= Joseph Médard Carrière =

Franco-Ontarian French-language scholar

Joseph Médard Carrière (1902–1970), was an award-winning Franco-Ontarian French-language scholar. He was most noted as a collector of French folklore from the Midwest of the United States.

He also served as a President of the American Folklore Society.

== Early years and education ==
Carrière was born in Curran, Ontario in 1902. He attended Laval University, Marquette University, the Sorbonne, Paris, He graduated with a MA (1926) and Ph.D. (1932) from Harvard University.

== Academic career ==
Carrière taught at Northwestern University, where in 1936 he became a naturalized American citizen. In 1942 he moved to the University of Virginia, where he remained for the rest of his academic career.

==Research==
From 1934 to 1936 Carrière made a series of research trips to Old Mines, Missouri, where he collected folksongs and tales from 600 French-speaking families. The majority of the folktales he collected, were told by a French-speaking barite miner called Joseph Ben Coleman.

Based on his research, Carrière published Tales from the French folk-lore of Missouri (1937). The book rendered the tales in Creole dialect, and analyzed them by Aarne tale type and motif. In 1981, the tales were republished by Rosemary Hyde Thomas, with English translations.

An edition of Carrière French transcription work, which cites the storytelling of Joseph Groulx, of Tecumseh, was published in 2005.

== Honours ==
Carrière was a member of the American Folklore Society and served as the Society's president from 1946 to 1947.

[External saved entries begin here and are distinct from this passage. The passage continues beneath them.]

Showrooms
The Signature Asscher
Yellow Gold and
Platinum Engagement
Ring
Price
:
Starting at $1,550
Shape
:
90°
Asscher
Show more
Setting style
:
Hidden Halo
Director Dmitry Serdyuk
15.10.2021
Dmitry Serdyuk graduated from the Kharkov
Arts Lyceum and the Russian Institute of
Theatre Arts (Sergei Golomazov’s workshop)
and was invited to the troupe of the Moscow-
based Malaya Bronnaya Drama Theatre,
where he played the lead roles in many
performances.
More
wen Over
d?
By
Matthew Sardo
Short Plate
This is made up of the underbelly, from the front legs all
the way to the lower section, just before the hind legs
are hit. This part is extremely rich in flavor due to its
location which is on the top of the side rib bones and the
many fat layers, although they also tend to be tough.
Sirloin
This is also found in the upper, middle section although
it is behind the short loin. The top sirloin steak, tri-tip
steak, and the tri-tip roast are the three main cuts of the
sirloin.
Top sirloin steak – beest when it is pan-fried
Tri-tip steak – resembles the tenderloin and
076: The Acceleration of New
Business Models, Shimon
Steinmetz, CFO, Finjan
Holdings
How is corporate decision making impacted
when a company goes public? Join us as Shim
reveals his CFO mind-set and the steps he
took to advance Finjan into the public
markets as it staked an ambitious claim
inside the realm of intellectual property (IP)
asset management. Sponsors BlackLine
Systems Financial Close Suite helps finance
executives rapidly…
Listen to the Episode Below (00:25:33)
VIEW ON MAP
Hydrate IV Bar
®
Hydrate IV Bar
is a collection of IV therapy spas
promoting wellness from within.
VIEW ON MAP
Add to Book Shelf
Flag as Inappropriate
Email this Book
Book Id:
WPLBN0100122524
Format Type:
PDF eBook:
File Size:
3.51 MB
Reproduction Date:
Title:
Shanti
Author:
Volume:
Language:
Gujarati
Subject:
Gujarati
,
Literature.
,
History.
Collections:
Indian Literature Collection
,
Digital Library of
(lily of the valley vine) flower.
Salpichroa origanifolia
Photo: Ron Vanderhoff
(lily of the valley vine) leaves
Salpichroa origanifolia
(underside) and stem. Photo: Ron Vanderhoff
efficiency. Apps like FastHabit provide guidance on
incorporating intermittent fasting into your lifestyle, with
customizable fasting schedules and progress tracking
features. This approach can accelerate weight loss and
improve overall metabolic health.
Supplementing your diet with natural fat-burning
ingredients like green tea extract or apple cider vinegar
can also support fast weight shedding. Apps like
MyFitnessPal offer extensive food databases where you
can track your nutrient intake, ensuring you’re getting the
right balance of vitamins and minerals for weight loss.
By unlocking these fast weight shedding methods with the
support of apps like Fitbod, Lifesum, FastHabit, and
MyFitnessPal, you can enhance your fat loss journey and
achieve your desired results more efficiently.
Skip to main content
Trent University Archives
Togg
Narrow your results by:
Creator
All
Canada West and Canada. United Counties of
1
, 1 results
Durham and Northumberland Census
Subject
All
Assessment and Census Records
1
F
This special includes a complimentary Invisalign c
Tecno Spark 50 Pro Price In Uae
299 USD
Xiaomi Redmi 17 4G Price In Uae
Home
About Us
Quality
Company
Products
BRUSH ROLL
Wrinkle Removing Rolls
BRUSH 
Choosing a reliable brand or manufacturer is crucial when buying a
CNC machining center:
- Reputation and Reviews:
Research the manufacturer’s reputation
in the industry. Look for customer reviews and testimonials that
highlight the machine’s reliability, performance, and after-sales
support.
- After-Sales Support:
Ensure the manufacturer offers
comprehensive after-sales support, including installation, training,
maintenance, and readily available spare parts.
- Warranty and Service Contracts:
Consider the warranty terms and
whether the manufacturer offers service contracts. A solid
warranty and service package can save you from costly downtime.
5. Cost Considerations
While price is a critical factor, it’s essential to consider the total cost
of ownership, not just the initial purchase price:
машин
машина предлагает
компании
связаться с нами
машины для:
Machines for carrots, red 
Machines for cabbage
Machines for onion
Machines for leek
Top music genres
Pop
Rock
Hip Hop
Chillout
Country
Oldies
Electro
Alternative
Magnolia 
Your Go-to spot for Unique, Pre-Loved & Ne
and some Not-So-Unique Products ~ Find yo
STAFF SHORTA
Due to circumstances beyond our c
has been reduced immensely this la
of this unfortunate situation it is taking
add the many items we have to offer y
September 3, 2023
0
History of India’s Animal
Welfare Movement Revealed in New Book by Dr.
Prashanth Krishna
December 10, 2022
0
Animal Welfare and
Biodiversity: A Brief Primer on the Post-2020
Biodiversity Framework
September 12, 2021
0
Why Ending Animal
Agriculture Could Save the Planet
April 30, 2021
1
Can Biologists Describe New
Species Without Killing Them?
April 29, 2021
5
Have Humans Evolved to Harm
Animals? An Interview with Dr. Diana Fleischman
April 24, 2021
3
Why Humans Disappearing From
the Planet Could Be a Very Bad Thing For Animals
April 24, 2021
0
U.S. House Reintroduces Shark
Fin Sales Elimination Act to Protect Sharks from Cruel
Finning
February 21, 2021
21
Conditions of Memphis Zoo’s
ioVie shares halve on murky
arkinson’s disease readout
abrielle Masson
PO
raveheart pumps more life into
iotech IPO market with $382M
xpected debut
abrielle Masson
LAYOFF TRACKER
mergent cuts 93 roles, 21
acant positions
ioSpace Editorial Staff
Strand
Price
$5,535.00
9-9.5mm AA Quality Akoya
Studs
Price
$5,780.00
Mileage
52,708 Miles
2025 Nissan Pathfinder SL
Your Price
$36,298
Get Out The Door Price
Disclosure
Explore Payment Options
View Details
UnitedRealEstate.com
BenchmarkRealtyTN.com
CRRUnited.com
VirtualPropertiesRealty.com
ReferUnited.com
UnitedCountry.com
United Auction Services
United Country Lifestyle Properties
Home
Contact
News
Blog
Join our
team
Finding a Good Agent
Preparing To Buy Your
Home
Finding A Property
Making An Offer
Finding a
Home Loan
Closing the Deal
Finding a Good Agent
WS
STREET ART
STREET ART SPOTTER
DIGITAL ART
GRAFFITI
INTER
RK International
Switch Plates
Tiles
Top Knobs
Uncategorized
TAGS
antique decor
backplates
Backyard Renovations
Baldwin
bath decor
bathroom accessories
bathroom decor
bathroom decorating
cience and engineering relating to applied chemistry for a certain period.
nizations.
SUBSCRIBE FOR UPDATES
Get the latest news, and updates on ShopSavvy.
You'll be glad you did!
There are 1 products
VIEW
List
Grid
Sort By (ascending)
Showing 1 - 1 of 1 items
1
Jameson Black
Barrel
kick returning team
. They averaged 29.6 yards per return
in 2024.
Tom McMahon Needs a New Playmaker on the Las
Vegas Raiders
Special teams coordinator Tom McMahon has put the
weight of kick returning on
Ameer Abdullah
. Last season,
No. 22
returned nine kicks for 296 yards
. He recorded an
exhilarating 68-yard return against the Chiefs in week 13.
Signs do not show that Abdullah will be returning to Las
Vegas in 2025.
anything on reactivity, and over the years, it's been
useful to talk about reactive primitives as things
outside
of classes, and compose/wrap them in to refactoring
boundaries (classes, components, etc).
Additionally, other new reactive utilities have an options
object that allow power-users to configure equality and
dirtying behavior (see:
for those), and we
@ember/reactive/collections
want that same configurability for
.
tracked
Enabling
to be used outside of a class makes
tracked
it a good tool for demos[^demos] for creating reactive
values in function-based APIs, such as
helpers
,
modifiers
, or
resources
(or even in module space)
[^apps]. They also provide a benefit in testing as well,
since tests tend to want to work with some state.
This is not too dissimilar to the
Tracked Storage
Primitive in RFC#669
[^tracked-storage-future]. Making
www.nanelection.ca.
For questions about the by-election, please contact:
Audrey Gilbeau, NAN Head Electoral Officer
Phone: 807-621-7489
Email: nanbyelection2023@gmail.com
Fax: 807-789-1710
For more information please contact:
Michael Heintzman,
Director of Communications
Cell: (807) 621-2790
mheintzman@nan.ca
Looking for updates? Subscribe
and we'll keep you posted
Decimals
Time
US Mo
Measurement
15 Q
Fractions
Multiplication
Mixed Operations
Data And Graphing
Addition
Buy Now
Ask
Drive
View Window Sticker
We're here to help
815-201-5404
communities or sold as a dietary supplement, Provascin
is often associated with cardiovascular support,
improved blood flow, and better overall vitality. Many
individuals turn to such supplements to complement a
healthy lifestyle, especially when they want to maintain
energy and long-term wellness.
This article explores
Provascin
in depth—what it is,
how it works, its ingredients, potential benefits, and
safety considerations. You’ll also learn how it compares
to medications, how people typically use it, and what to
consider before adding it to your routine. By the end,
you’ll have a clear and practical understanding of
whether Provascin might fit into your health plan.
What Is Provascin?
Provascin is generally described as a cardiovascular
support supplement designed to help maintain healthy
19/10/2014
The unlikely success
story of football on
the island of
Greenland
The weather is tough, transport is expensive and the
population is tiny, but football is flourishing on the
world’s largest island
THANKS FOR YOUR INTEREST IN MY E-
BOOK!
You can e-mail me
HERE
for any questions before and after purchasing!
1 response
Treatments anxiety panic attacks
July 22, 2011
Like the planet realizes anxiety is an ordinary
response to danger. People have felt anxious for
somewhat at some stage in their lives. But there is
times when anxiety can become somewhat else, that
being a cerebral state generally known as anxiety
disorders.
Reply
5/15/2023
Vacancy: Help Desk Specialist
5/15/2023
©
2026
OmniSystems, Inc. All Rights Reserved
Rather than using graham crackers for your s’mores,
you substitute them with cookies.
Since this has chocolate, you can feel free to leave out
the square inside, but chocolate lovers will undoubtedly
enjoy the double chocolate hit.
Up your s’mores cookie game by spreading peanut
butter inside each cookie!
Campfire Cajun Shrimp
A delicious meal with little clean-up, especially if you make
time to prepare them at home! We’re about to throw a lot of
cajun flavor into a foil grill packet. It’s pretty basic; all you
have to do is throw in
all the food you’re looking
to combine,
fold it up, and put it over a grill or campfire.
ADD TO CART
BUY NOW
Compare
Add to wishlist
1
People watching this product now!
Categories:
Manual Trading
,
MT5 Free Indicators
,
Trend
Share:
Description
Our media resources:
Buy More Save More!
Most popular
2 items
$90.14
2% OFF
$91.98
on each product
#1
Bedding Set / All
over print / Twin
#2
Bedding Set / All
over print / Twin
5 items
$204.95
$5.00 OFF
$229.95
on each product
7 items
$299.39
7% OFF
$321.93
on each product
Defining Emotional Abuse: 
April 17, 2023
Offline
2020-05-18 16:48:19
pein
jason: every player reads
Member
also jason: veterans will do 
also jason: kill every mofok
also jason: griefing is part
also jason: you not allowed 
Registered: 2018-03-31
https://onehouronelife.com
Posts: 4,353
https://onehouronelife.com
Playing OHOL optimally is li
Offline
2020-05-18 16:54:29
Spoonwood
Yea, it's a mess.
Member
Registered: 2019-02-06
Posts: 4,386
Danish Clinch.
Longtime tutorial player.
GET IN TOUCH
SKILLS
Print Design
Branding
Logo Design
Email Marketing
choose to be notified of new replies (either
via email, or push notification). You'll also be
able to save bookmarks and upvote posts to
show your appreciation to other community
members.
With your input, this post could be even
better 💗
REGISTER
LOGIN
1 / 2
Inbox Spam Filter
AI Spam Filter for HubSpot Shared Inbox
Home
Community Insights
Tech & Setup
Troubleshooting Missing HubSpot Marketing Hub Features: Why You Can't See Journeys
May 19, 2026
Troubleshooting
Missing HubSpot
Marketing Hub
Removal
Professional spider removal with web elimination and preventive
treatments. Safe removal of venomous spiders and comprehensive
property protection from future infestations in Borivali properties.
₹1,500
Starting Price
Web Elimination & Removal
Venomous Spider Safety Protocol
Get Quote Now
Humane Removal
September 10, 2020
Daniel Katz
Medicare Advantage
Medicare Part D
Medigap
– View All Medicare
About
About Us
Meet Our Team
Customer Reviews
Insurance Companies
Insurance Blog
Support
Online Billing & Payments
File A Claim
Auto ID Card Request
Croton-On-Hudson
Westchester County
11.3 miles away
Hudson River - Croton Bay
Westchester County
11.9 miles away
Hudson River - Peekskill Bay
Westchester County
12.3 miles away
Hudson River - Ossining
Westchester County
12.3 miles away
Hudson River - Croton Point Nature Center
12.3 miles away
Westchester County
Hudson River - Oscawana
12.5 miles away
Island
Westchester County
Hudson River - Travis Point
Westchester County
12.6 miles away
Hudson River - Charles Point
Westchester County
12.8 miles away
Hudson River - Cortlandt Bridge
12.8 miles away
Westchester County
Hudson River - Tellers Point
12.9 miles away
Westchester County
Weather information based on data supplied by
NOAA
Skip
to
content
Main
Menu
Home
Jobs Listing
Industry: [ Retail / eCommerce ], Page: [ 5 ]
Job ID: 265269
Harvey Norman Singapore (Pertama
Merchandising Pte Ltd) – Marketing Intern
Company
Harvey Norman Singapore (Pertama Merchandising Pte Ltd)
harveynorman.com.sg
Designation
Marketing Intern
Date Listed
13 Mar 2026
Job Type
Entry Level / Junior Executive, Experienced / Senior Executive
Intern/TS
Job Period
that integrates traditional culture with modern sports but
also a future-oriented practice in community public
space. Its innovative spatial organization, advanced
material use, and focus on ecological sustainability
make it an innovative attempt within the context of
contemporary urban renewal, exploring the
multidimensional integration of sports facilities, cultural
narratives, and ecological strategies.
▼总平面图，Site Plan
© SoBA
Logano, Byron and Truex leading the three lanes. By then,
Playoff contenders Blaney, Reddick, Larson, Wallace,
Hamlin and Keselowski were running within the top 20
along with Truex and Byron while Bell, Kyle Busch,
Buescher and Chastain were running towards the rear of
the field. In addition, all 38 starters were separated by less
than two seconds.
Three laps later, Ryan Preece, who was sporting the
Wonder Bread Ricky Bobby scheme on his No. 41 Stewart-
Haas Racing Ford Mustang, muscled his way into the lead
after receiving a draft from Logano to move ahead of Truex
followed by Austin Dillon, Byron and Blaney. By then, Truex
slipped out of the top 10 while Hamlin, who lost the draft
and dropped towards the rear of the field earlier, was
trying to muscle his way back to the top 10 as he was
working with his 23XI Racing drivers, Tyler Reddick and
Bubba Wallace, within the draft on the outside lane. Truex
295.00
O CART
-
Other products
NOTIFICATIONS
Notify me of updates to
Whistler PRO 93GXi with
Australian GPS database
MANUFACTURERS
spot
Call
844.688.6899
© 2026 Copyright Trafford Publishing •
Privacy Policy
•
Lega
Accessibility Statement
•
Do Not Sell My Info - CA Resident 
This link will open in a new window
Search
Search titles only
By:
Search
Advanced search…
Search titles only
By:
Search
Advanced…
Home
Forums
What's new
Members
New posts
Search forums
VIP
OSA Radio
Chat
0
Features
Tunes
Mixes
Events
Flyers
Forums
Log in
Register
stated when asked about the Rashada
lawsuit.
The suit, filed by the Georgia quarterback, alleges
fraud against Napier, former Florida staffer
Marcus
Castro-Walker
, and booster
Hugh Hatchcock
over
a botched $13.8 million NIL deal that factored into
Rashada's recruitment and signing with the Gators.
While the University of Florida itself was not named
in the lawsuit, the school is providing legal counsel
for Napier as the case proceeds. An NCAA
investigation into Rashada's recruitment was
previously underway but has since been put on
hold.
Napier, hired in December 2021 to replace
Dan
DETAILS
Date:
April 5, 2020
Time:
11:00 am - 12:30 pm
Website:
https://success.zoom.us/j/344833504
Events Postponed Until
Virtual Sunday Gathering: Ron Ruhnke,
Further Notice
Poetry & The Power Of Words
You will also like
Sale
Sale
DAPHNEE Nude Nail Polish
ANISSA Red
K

Carrière was awarded a Medal de L’Academie Française in 1948 and he received the French title of Chevalier de la Legion d’Honneur in 1950.

Carrière's papers are kept in the archives of Université Laval.

== Selected publications ==
Fucilla, Joseph G; Carrière, Joseph Médard (1935). D'Annunzio abroad: a bibliographical essay. New York: Columbia University. OCLC 637029505.

Carrière, Joseph Médard (1937). Tales from the French folk-lore of Missouri Northwestern University Studies in the Humanities, No. 1. Evanston: Northwestern University.

Carrière, J.-M. (1937). "Indian and Creole Barboka, American Barbecue". Language. 13 (2): 148–150. doi:10.2307/408723. ISSN 0097-8507.

Fucilla, Joseph Guerin; Carrière, Joseph Médard (1938). Italian criticism of Russian literature. Columbus: H.L. Hedrick. OCLC 977099177.

Carrière, J.-M. (1939). "Creole Dialect of Missouri". American Speech. 14 (2): 109–119. doi:10.2307/451217. ISSN 0003-1283.

Hocking, Elton; Carrière, Joseph Médard (1940). Transition to reading and writing French. New York: Rinehart & Co. OCLC 19870536.

Carrière, J.-M. (1941). "The Phonology of Missouri French: A Historical Study". The French Review. 14 (5): 410–415. ISSN 0016-111X.

Carrière, J.-M. (1941). "The Phonology of Missouri French: A Historical Study (Continued)". The French Review. 14 (6): 510–515. ISSN 0016-111X.

Claudel, Calvin; Carrière, J.-M. (1943). "Three Tales from the French Folklore of Louisiana". The Journal of American Folklore. 56 (219): 38–44. doi:10.2307/535913. ISSN 0021-8715.

Carrière, Joseph Médard (1960). "Early Examples of the Expressions ``American Language and ``Langue Américaine". Modern Language Notes. 75 (6): 485–488. doi:10.2307/3040333. ISSN 0149-6611.